Government Sells Last of Timber Seized by Task Force

The government has sold off the last of the roughly 70,000 cubic meters of illegally logged timber seized earlier this year by a special task force charged with cracking down on illicit timber stocks across eastern Cambodia.

Soung Mengkea, a spokesman for the Ministry of Finance, said on Sunday that the government reached a deal on Friday with Ung Sitatvila, owner of V.Energy Logistics, who agreed to buy the remaining 60,393 cubic meters for 59.3 billion riel, or about $14.8 million.

The first 10,000 cubic meters had been sold off separately to three buyers in August, the bulk of it to rubber plantation owner Ing Sithat Virak.

Mr. Mengkea said most of the wood sold to Mr. Sitatvila last week was in Mondolkiri and the rest spread out across the provinces of Kratie, Ratanakkiri and Tbong Khmum, all where it was originally found.

He said Mr.

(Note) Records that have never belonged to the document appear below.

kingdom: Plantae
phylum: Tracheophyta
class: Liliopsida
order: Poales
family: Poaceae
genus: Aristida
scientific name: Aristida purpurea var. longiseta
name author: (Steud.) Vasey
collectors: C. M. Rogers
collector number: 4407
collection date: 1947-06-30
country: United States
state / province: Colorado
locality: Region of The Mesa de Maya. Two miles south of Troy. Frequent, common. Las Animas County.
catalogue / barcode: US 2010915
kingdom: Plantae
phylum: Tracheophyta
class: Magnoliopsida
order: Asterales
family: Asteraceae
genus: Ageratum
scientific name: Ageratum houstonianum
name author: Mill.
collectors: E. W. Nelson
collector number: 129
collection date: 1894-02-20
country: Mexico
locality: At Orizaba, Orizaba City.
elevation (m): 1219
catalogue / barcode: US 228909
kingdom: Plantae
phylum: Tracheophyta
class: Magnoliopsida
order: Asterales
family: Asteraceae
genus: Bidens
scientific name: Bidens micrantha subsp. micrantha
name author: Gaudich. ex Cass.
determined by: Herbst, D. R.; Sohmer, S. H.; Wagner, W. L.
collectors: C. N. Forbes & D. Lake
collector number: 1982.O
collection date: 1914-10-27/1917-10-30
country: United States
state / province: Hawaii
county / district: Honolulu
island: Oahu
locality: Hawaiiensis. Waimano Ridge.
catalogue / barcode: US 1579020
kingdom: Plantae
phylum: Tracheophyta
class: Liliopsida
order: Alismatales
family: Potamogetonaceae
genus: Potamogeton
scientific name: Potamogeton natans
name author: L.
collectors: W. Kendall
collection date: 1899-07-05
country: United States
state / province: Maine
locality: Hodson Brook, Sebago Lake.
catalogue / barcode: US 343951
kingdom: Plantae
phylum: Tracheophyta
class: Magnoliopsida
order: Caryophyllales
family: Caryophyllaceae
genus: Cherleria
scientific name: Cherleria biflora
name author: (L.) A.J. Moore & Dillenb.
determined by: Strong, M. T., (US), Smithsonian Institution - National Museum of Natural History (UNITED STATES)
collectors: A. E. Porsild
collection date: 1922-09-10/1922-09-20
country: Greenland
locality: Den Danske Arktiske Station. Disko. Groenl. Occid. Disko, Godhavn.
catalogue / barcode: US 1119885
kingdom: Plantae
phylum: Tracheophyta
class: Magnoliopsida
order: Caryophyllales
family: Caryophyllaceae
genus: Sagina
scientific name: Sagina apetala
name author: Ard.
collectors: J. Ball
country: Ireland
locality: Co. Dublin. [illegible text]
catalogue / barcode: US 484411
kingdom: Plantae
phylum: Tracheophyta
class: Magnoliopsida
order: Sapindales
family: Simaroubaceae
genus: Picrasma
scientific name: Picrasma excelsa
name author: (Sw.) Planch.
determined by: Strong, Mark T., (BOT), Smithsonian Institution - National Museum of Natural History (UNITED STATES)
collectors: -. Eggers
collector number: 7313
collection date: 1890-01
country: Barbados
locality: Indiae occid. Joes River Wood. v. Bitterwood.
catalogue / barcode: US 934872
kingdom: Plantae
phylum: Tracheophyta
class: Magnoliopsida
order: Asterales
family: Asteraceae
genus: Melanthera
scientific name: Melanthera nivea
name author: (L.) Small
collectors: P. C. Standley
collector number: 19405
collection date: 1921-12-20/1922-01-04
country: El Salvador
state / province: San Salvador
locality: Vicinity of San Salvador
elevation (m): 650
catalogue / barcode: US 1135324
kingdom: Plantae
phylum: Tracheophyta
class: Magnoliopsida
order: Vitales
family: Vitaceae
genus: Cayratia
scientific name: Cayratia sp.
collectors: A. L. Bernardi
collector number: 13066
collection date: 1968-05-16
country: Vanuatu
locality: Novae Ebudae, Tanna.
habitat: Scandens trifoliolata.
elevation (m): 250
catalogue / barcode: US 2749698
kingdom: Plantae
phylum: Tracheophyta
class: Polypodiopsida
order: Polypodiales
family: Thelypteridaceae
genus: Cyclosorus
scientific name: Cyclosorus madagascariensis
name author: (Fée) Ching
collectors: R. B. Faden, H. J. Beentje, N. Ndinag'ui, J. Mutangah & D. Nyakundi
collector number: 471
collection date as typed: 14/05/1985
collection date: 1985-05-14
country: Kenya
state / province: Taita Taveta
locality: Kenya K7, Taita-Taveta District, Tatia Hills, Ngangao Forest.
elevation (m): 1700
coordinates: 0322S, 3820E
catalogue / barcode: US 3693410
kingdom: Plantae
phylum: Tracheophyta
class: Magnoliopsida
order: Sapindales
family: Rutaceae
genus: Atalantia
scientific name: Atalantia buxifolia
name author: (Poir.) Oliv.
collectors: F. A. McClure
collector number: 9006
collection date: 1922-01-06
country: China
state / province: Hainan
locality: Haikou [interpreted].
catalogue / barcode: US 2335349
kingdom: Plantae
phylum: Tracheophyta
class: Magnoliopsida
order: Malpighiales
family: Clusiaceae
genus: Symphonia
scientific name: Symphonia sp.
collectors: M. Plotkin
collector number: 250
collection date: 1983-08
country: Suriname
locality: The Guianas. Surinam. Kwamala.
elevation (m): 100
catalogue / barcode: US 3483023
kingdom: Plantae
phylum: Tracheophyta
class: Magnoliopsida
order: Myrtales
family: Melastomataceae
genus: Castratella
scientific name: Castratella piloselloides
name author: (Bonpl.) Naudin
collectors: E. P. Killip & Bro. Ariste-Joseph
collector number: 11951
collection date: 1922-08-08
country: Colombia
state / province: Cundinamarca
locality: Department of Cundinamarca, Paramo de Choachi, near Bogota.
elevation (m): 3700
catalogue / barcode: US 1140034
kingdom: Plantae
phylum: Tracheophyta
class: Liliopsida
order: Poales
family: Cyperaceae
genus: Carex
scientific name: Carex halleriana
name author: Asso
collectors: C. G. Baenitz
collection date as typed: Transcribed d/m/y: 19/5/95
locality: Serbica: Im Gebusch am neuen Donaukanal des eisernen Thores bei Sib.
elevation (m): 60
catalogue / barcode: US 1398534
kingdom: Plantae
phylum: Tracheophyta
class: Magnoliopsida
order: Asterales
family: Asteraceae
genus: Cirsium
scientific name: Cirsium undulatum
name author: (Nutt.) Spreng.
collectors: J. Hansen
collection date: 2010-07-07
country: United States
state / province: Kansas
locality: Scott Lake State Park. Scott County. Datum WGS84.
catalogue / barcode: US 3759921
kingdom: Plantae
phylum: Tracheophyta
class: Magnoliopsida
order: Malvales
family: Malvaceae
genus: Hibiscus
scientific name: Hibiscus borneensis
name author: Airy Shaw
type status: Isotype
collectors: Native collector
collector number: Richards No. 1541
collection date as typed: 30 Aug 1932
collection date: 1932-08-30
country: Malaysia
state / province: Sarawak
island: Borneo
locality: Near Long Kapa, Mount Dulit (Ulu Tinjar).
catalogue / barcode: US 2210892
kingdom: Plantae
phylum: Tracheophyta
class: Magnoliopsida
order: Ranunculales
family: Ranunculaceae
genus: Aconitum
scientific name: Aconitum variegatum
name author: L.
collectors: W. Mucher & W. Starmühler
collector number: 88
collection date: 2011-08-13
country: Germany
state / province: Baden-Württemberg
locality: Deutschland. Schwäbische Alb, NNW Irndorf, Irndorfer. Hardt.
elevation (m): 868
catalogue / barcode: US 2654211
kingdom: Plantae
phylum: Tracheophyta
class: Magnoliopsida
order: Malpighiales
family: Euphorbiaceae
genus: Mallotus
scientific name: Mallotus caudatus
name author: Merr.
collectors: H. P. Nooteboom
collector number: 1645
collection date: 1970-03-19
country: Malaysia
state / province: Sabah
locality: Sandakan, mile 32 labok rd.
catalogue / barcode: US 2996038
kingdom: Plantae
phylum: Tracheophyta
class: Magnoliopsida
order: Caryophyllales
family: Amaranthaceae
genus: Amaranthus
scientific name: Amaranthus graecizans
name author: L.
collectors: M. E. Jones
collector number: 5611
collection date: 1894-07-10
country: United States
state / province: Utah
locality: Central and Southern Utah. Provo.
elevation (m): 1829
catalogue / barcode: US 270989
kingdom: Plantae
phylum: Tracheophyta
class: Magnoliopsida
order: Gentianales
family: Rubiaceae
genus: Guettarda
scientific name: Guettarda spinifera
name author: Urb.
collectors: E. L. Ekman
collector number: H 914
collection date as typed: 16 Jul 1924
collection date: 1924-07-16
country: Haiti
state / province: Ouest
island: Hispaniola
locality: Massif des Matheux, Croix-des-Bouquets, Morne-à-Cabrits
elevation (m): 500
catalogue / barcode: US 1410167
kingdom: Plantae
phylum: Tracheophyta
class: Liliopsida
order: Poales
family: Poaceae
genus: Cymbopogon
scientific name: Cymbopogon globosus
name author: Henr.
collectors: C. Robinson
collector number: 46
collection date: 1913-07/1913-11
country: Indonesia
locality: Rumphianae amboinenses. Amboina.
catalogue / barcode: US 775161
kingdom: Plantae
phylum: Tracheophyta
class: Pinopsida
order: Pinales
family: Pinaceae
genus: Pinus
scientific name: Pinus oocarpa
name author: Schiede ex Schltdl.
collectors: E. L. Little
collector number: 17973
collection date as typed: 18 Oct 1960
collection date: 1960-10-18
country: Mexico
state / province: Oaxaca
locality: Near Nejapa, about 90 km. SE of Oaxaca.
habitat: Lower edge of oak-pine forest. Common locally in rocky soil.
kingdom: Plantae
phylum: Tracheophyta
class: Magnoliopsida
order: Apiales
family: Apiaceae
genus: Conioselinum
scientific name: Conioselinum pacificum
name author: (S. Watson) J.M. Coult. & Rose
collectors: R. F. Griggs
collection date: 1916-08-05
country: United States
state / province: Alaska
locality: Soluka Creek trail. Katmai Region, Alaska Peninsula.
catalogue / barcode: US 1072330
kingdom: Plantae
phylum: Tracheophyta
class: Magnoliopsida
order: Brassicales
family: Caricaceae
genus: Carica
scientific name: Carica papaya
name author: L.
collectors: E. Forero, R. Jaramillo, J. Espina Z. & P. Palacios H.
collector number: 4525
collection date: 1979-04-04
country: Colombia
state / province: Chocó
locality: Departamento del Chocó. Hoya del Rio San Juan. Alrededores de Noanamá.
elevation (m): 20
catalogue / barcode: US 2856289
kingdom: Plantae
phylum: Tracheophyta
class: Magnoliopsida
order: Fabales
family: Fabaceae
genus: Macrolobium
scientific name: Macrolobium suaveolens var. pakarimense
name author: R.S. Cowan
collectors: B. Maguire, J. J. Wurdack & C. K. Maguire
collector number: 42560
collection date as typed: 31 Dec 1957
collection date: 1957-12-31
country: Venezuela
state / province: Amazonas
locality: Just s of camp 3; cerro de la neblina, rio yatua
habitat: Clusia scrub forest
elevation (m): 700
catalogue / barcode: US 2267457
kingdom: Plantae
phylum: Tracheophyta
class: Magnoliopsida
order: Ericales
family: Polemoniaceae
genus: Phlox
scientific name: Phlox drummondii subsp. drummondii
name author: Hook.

Sitatvila will have 60 days to haul the wood away once the sale gets final approval—80 in case of bad weather—but added that the businessman would have to upgrade some local roads first so that they would be able to handle the weight.

The spokesman said V.Energy was an import company—he did not know of what products—and would be granted a license to operate a sawmill to turn the timber into furniture.

“We will let the company build a sawmill somewhere where there is no forest because otherwise we are worried it will log more wood in the healthy forest,” he said.

Contacted by email, Mr. Sitatvila said he intended to turn the wood into unspecified “material” for the domestic market.

“I decided to buy the wood because I think it will be difficult to find wood in the future,” he said.

Mr. Sitatvila said he would work with a “partner from overseas” to process the wood and did not reply to further questions.

Environmentalists who have visited Mondolkiri, however, say most of the timber may already have been smuggled to Vietnam—where much of the country’s illegally logged timber ends up—with the collusion of local authorities.

And though most of the wood was found on the properties of several rubber plantations, the government has yet to lay related charges against anyone, fueling doubts that the crackdown was a genuine attempt to root out the area’s rampant illegal logging trade.